◆ **ABOUT THIS EXERCISE**
Look through the data below and report how many lines include "Дублицевич". Only the number should be given.

◆ **INPUT DATA**
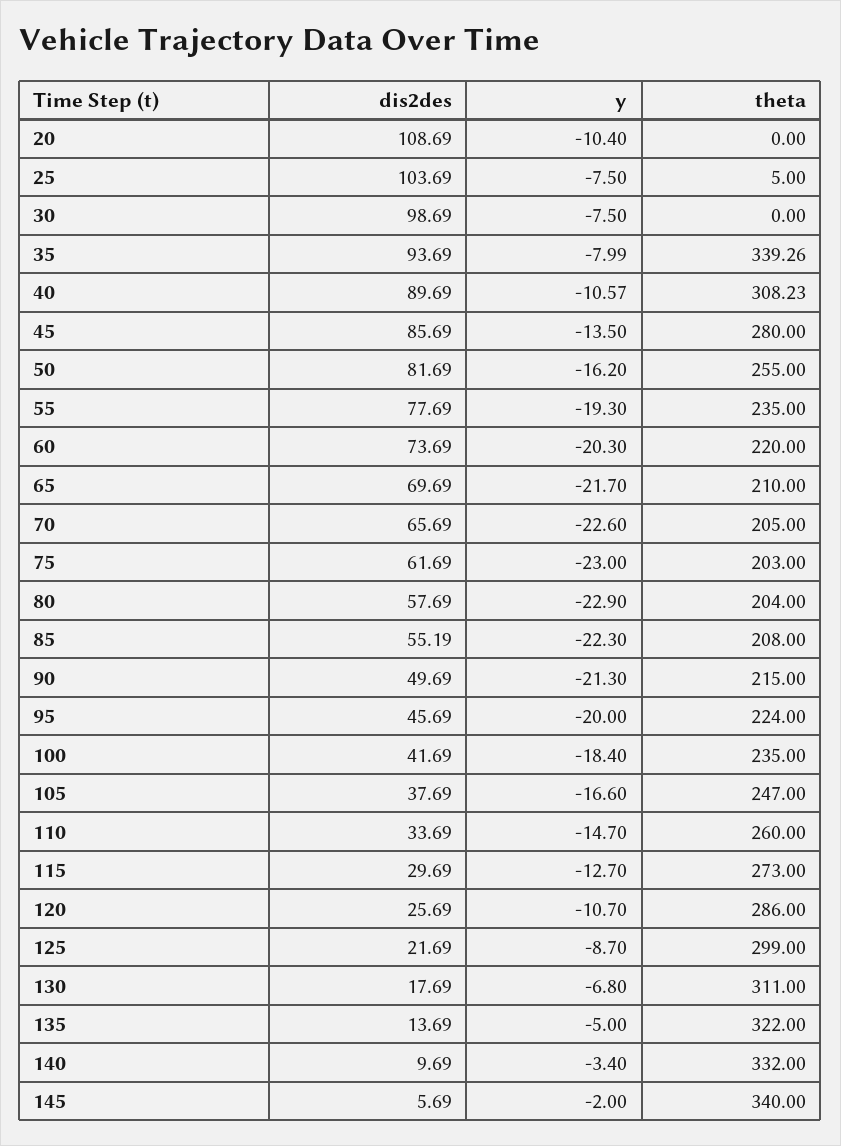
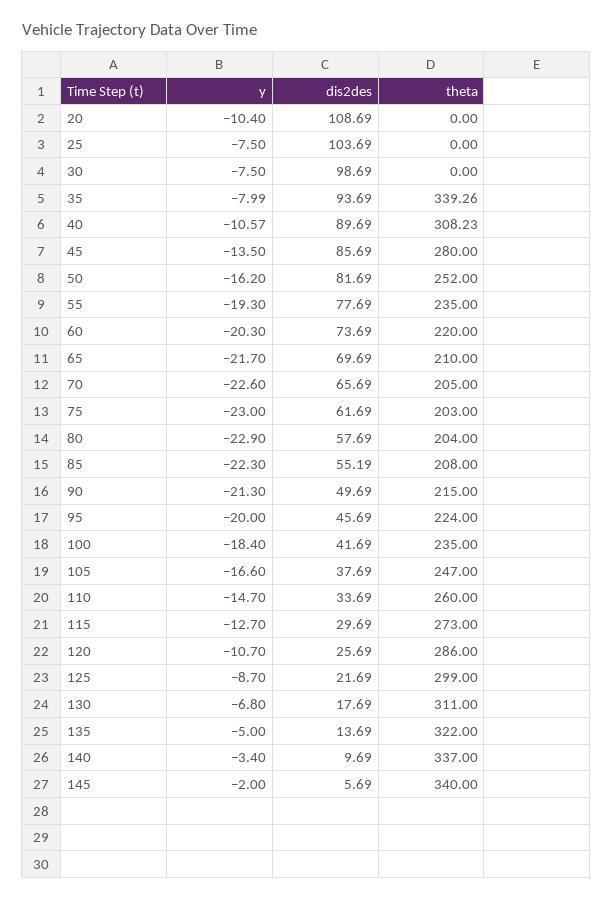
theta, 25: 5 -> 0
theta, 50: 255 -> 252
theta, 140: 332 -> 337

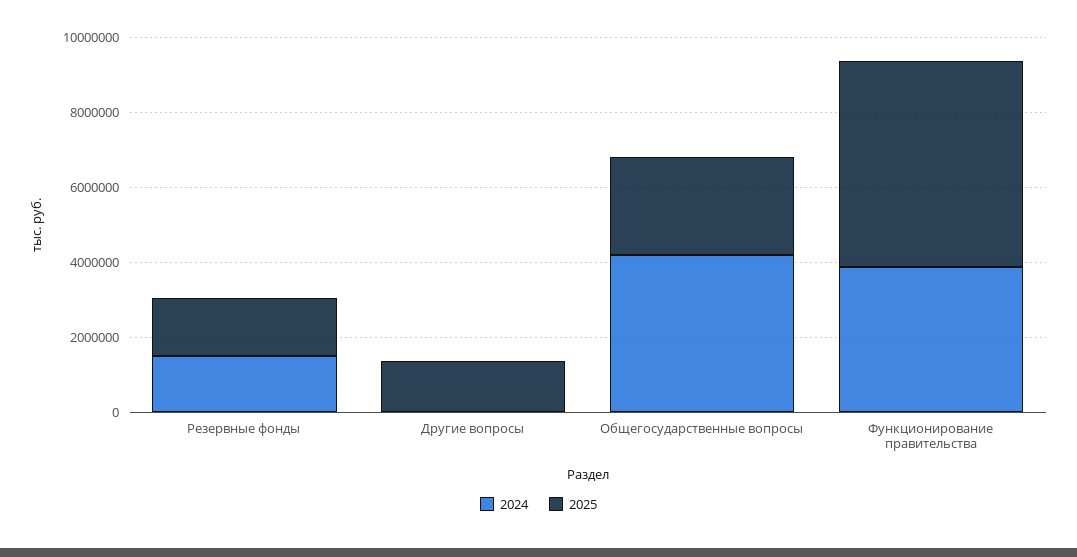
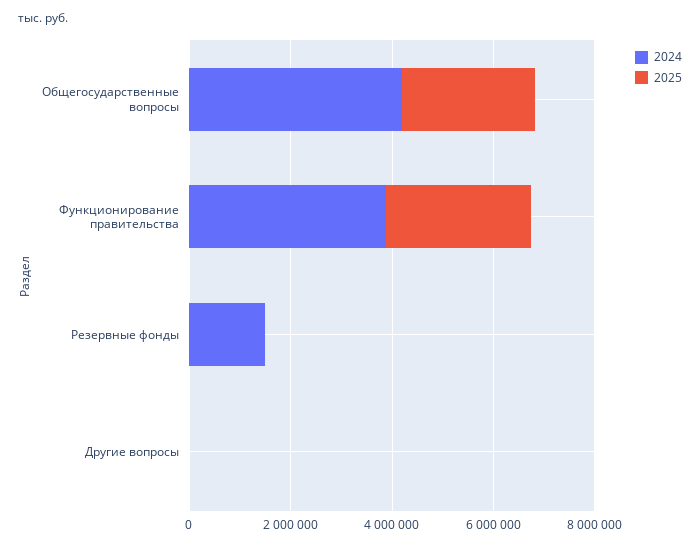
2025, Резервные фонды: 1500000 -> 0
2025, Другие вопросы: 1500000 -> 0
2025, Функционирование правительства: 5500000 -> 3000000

---

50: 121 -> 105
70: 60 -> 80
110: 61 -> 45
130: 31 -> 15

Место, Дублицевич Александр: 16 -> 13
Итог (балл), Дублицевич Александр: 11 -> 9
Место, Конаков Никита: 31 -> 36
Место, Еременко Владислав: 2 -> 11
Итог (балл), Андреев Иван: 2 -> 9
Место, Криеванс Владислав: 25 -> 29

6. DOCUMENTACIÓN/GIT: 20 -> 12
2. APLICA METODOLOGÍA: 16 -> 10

◆ **SOLUTION**
2